The Daily Herald reports that in documents filed Wednesday, Tim Eyman reported assets of more than $2 million and liabilities of $3.2 million. He owes $77,000 in legal fees and a disputed $3.1 million to the Office of the Attorney General, according to the reports.
Attorney General Bob Ferguson has accused Eyman of secretly moving funds between two initiative campaigns in 2012 and receiving $308,000 in kickbacks from the firm that collected signatures for both measures.
Ferguson filed a lawsuit in March 2017 seeking $1.8 million in penalties, plus reimbursement of the funds Eyman received from the firm.

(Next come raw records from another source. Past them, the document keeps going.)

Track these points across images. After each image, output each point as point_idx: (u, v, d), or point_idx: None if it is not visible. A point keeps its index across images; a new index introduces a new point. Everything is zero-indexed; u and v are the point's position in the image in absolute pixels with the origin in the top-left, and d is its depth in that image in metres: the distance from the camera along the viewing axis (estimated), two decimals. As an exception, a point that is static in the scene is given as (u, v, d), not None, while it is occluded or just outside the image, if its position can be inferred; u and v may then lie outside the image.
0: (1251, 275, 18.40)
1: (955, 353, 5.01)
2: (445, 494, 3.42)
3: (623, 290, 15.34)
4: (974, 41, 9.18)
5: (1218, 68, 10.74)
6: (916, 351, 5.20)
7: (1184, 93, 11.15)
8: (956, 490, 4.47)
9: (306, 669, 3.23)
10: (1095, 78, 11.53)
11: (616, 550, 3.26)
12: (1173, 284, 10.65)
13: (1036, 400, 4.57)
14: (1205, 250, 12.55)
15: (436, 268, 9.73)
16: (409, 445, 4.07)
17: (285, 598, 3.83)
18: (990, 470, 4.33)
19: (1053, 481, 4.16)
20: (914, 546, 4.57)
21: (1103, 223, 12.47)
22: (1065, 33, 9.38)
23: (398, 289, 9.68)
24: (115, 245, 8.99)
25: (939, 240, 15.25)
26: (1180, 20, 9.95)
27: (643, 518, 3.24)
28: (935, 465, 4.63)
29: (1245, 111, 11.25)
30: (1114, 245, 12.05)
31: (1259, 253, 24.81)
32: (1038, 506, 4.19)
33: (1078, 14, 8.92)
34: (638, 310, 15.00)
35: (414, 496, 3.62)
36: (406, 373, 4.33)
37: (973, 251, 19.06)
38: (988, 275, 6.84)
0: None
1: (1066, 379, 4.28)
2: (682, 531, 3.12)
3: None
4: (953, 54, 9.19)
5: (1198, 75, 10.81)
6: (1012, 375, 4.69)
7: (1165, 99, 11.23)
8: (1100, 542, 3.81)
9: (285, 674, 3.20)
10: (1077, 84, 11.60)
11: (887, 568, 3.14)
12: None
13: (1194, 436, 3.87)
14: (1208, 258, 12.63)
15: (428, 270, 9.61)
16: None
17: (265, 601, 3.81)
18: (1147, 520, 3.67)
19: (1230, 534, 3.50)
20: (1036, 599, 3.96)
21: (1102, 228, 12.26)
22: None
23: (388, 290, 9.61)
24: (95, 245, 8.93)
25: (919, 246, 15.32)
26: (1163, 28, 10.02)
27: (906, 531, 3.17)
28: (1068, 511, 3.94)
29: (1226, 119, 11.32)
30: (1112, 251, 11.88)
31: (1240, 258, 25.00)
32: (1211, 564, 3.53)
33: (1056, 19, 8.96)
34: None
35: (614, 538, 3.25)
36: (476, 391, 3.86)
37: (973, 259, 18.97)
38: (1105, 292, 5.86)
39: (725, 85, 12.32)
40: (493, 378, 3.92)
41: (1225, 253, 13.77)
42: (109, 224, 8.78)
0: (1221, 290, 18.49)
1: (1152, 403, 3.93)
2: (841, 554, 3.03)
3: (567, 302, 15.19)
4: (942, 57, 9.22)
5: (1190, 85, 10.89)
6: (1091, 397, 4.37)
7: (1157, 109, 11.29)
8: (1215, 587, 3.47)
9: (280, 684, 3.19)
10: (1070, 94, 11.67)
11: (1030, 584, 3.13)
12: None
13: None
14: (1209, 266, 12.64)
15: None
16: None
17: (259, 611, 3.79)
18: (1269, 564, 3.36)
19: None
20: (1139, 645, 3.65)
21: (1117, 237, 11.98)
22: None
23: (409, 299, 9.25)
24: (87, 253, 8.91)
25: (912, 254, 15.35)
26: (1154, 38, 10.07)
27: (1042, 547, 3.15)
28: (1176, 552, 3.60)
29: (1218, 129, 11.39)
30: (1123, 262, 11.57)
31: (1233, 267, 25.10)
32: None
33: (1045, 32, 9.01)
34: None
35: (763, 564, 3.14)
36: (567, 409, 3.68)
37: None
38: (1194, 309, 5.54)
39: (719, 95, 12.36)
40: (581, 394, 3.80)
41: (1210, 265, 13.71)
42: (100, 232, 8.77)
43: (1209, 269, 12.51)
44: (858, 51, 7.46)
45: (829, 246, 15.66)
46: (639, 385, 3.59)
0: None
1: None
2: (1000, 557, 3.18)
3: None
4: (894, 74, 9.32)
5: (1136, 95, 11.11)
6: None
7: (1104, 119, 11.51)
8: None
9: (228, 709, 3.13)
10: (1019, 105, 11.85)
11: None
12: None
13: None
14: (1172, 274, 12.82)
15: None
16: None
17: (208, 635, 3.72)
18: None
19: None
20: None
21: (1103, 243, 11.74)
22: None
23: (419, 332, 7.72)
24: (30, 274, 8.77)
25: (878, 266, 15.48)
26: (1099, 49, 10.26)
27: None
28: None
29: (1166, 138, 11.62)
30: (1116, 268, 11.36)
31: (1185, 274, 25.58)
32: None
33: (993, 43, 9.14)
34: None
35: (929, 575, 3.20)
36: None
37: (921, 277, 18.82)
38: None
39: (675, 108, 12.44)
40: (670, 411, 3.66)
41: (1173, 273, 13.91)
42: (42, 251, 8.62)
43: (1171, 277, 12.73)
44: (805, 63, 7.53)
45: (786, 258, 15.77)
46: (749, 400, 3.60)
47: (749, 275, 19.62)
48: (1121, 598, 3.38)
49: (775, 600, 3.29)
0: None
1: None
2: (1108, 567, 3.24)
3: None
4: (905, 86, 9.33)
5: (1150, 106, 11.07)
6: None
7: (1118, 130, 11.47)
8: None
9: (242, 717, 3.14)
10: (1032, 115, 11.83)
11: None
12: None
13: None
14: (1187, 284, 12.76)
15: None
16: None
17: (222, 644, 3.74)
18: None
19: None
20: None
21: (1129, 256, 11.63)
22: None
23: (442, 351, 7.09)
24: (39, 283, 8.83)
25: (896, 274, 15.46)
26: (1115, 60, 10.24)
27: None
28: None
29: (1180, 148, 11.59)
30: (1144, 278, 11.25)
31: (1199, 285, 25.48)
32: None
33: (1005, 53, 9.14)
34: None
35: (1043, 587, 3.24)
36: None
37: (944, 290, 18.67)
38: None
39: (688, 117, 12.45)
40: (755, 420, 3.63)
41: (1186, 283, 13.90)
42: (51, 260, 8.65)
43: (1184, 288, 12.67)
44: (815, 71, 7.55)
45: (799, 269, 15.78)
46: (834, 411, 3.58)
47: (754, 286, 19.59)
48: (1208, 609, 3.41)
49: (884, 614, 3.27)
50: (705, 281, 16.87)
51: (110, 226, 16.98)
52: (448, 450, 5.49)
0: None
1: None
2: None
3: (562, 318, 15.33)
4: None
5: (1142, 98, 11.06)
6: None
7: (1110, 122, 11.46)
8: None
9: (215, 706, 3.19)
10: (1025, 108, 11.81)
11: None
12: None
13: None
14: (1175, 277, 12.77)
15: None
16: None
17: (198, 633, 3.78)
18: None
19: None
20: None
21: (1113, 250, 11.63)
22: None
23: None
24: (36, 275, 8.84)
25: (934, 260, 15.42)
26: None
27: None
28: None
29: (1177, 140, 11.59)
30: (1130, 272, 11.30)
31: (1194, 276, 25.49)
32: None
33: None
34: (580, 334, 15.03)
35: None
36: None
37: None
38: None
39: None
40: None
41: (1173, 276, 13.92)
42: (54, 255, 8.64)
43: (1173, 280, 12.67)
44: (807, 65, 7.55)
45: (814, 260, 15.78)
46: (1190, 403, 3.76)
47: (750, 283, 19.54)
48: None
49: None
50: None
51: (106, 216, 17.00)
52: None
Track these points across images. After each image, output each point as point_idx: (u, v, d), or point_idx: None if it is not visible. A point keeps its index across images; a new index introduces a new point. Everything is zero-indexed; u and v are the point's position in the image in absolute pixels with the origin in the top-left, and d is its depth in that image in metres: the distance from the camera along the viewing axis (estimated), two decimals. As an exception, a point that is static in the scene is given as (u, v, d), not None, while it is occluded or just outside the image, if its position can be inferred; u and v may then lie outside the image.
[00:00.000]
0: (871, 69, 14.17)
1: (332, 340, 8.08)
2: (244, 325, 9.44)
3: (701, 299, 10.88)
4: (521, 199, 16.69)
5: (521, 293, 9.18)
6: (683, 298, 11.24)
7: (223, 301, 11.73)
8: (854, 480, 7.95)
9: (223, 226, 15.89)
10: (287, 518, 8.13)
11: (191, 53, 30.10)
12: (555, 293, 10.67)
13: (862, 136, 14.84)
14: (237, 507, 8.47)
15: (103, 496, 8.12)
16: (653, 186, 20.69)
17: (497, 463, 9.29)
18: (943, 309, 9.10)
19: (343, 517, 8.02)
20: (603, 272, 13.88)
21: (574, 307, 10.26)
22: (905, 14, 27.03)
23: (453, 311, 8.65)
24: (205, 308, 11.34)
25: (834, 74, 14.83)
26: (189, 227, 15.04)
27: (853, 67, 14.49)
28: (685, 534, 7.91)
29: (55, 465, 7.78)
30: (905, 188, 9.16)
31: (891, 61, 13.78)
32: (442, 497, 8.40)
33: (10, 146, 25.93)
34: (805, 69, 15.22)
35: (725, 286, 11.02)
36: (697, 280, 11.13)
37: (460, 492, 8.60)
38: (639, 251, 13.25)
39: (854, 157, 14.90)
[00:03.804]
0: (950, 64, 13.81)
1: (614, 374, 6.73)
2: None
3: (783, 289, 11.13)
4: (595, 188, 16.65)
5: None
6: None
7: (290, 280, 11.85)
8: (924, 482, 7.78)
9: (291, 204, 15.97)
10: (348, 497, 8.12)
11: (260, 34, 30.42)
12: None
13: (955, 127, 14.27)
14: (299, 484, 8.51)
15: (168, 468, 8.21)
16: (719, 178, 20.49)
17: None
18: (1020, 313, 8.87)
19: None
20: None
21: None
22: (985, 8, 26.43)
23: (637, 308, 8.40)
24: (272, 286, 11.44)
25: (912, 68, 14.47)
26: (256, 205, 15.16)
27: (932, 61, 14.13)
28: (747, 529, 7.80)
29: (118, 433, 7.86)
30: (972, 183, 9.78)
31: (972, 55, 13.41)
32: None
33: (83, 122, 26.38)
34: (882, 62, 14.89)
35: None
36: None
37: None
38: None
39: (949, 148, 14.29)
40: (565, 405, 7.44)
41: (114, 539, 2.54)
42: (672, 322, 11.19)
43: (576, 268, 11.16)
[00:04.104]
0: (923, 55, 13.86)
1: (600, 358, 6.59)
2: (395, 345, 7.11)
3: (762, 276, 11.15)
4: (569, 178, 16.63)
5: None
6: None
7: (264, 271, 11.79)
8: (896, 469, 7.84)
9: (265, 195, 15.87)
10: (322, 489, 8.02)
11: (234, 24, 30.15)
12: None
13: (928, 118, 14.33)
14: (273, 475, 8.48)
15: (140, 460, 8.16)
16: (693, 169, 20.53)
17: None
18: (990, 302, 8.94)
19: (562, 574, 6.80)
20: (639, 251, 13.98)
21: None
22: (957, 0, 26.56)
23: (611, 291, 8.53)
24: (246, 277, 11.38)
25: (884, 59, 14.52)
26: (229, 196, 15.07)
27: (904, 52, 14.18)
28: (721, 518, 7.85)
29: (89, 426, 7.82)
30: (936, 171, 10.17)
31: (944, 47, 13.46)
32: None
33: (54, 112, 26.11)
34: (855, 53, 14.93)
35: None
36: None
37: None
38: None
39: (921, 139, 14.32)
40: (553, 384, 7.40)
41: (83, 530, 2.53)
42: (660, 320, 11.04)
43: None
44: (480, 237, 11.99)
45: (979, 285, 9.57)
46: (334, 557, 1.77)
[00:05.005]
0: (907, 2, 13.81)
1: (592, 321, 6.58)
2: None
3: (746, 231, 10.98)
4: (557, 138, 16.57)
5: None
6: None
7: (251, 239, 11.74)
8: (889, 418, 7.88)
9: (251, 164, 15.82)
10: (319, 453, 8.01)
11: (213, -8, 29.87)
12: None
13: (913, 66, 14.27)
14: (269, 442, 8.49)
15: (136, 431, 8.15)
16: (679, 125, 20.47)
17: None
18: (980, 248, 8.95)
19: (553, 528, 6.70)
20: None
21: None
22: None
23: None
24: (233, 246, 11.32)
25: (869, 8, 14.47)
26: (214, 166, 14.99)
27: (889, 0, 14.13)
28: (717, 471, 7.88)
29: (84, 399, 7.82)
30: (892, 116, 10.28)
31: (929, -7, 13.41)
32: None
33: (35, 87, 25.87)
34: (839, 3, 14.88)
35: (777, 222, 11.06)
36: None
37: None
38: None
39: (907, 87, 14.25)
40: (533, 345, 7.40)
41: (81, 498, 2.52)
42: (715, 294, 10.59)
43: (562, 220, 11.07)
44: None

Eyman, who has denied wrongdoing, reported an average monthly income of $42,843 since May 1. He reported that $5,261 was from Voters Want More Choices, his political committee, and Watchdog for Taxpayers, a separate for-profit corporation run solely by Eyman. The remainder was an average of $21,732 a month in gifts from relatives and friends, and $15,849 a month from a legal defense fund.
The trial in the civil case against Eyman was to take place this month, but in late September, Superior Court Judge James Dixon pushed the date to January 2020. The state has argued that Eyman and his co-defendants — signature-gathering firm Citizen Solutions and its executive, William Agazarm — had not turned over certain financial records.
Ferguson said revelations in the bankruptcy filing, including the more than $20,000 per month in gifts, may spark additional civil charges.